• Your objective:
Pictures aside, each record should be reproduced exactly.

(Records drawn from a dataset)
☆ ☆ ☆ ☆ ☆

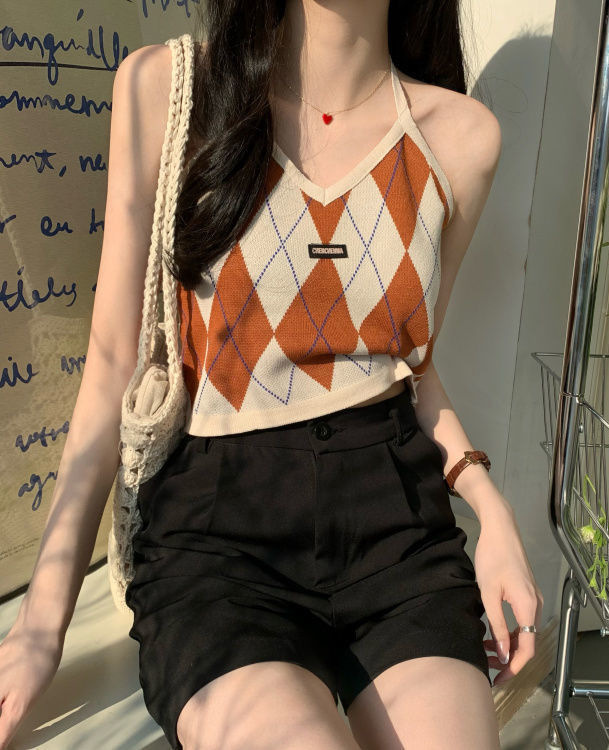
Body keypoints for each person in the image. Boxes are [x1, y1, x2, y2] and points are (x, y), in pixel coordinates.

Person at [0, 1, 543, 748]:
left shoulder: (461, 137)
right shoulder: (169, 91)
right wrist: (40, 627)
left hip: (399, 537)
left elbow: (412, 368)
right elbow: (112, 367)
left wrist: (492, 510)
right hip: (219, 542)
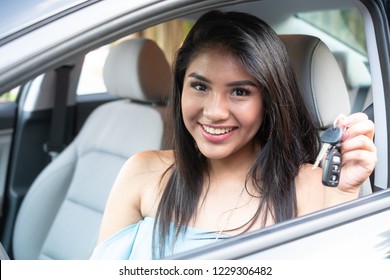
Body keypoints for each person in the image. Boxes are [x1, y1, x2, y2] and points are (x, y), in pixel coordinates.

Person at [90, 10, 377, 260]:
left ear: (269, 101)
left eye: (240, 92)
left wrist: (343, 196)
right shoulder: (143, 172)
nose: (215, 111)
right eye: (200, 87)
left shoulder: (316, 186)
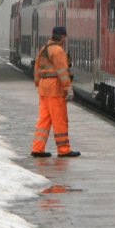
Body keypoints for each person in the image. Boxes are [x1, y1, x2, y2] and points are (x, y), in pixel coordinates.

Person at [32, 26, 79, 158]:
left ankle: (37, 148)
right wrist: (68, 88)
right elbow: (62, 72)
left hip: (44, 88)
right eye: (65, 37)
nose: (65, 40)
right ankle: (64, 150)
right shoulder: (58, 51)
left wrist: (38, 84)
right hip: (55, 89)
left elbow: (36, 69)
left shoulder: (44, 49)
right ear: (62, 37)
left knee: (44, 120)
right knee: (60, 120)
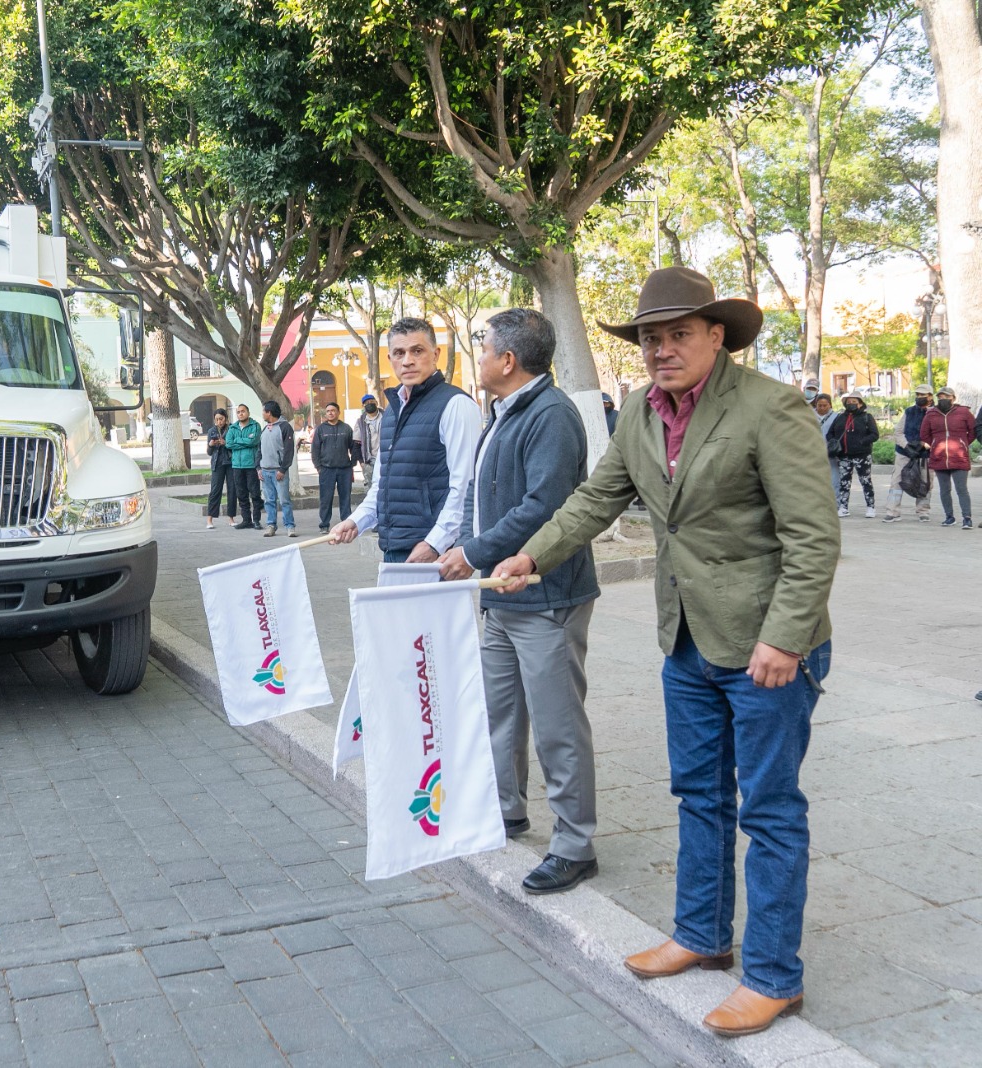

☆ ☆ ☆ ☆ ☆

• Solved problem:
Body keypoints for each person in the image. Boxes are [x1, y1, x2, y2] and points are (x, y), in pixel coordinates.

Person at [0, 1, 543, 748]:
left shoulder: (461, 137)
right shoulder: (169, 91)
right wrist: (40, 627)
left hip: (399, 537)
left elbow: (412, 368)
right elbow: (112, 367)
left wrist: (492, 510)
right hip: (219, 542)
Body keypoints for each person in the image. Boxes are [x1, y1, x2, y2] and points are (x, y), in pixel coordinates.

Person at [90, 10, 377, 260]:
left ear: (269, 101)
left eye: (240, 92)
left wrist: (343, 196)
right shoulder: (143, 172)
nose: (215, 111)
right eye: (200, 87)
left shoulder: (316, 186)
Body keypoints for each person in the image. Boxes are [x1, y1, x2, y2] and points are (x, y), in pixel coordinates.

Person at [32, 26, 79, 158]:
left ankle: (37, 148)
right wrist: (68, 88)
right elbow: (62, 72)
left hip: (44, 88)
right eye: (65, 37)
nose: (65, 40)
right ankle: (64, 150)
right shoulder: (58, 51)
left wrist: (38, 84)
right hip: (55, 89)
left elbow: (36, 69)
left shoulder: (44, 49)
right ear: (62, 37)
left knee: (44, 120)
right knee: (60, 120)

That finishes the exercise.